The administration is dysfunctional and the new democracy unstable. Brayshaw lacks leadership and integrity. The board is divided.
The media, hungry for a headline – any headline – entrench the perception into the minds of the masses. ‘Struggling’, ‘cash-strapped’, ‘downtrodden’: straight from the journos’ North Melbourne template.
I churn and process it all. The truth is hidden.
And yet the truth is stark: North Melbourne will survive this cold war, just like they survived the others. And it all comes down to this.
The AFL can make or break a club, almost any club. In 2010, 38% of North Melbourne’s revenue came straight from the AFL (in various guises). If they want North to fold, they can do it with the stroke of a pen. But they won’t.
For all their perceived evilness, the AFL know what all of us know in our hearts. Football is about the fans. And footy fans go to watch their club. Players wither and age, coaches get sacked, club fortunes rise and fall, but the fans still come. To see their club play another. Not a meaningless contest among 36 men, but a battle of something much more.
While football in this town is no longer the tribal warfare it once was, club identities and cultures were formed in that suburban furnace. Geography and history has forged clubs with culture and character. Clubs we adore and abhor. Clubs we love to flog, and clubs we like to do well … except when they’re playing ‘us’. Clubs with soul.
The AFL may not be concerned about losing North Melbourne – a club with a meagre following in an overcrowded city – but they are concerned for something much bigger.
All my footy friends, without fail, qualify their assessment of North’s imminent apocalypse with sympathy. If North are ousted, or pillaged beyond recognition in some faraway place, they too will have lost something. Their clubs may go on, but the game will have changed in their eyes forever. A piece of its soul will be lost.
Football’s soul cannot be bought, sold or manufactured. And the AFL know it. And while the AFL continue on their seemingly merciless campaign for the hearts and minds of the northern frontier, they know that they must protect what it is that made it special in the first place.

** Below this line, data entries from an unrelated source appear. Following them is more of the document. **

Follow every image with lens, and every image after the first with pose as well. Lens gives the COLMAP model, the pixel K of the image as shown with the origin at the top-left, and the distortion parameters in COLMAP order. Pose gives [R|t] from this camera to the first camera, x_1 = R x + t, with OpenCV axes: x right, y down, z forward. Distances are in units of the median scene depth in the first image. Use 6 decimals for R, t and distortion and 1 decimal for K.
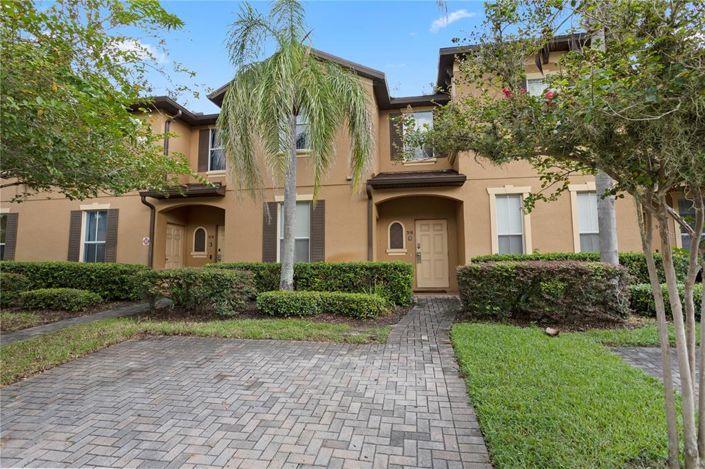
lens RADIAL K [[348.2, 0, 350.5], [0, 348.2, 247.7], [0, 0, 1]] dist [-0.002204, -0.000370]
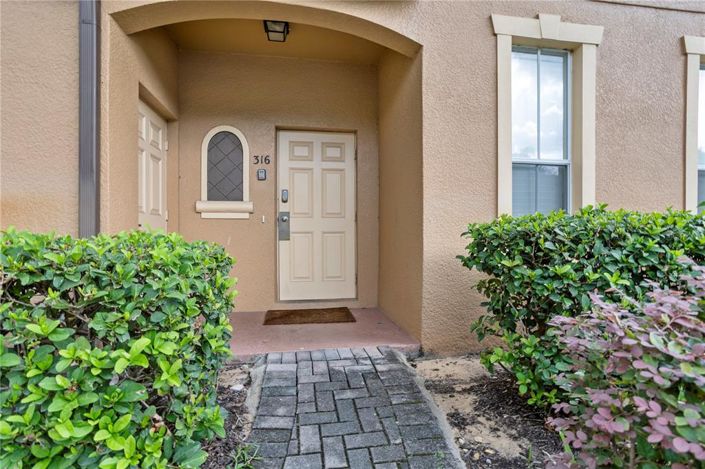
lens RADIAL K [[343.0, 0, 350.5], [0, 343.0, 240.7], [0, 0, 1]] dist [-0.001345, -0.000050]
pose [[0.942638, 0.008110, 0.333718, 0.138820], [-0.029804, 0.997757, 0.059939, 0.019815], [-0.332483, -0.066447, 0.940766, 0.614614]]
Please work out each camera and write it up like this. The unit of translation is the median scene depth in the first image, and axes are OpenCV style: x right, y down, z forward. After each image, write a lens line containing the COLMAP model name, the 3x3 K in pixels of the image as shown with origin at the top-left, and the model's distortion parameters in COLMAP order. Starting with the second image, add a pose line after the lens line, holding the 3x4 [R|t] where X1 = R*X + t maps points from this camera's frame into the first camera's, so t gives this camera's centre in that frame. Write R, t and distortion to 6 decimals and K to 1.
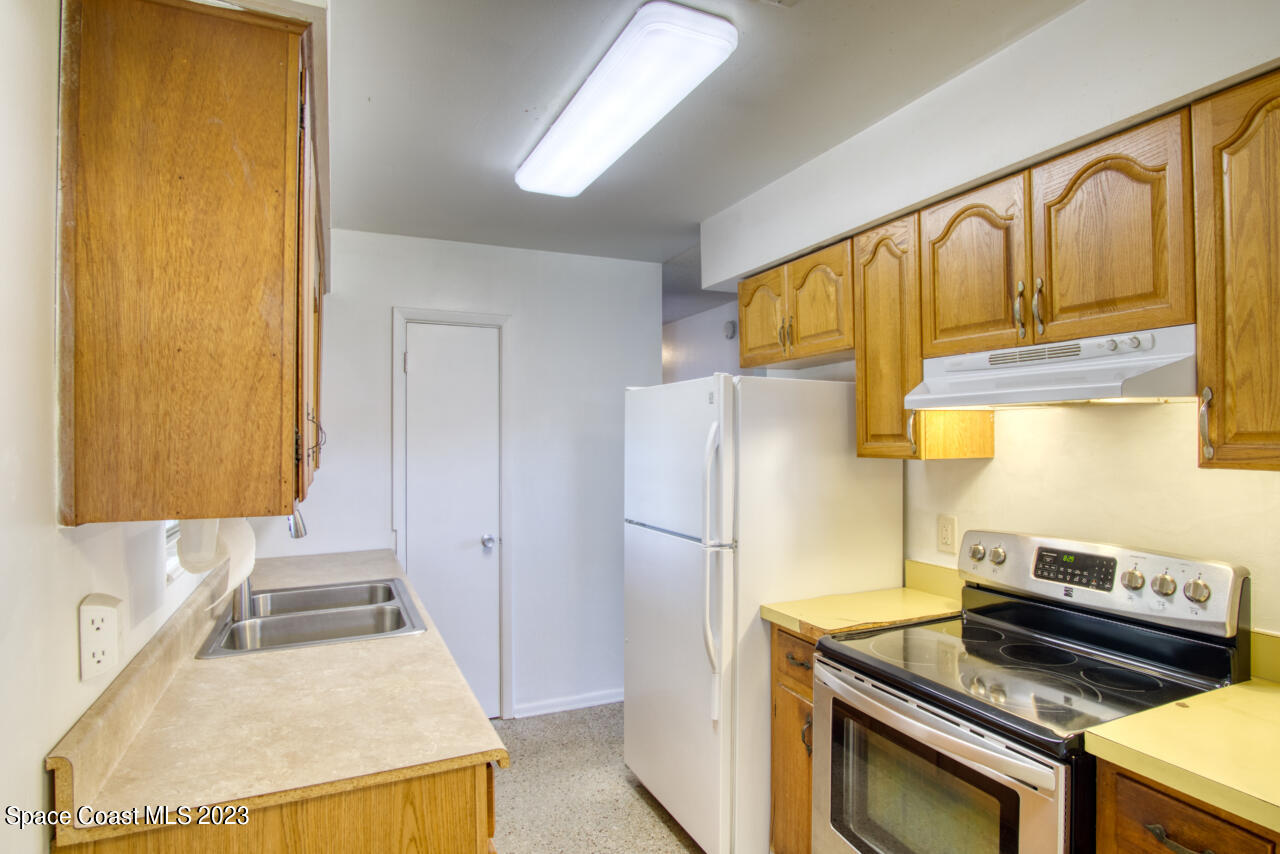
lens RADIAL K [[715.6, 0, 640.0], [0, 715.6, 427.0], [0, 0, 1]] dist [-0.031193, 0.000283]
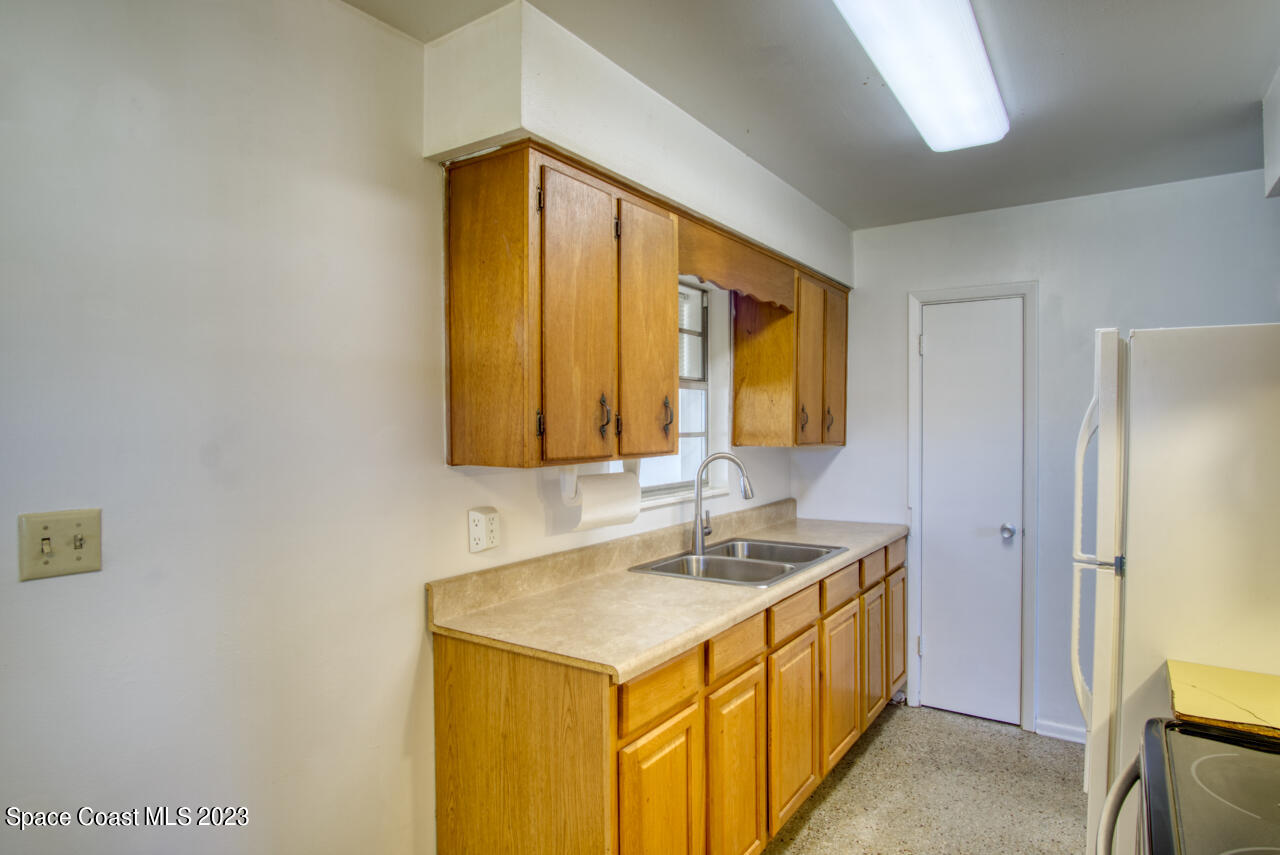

North Melbourne Football Club: founded in Royal Park among the cattle yards and gold rush immigrants in 1869. North Melbourne Football Club: the VFA ‘Invincibles’ of 1914-1919. North Melbourne Football Club: the Shinboners from the Irish slums of the depression. North Melbourne Football Club: where Ron Joseph, Albert Mantello and Allen Aylett mortgaged their houses in the quest for a VFL Premiership. North Melbourne Football Club: who sacked the game’s greatest player in the name of principle. North Melbourne Football Club: part of the fabric of Australia’s great game.
North Melbourne Football Club: a club with soul.
North Melbourne will live through this era and beyond it. And it will continue to fight with its soul.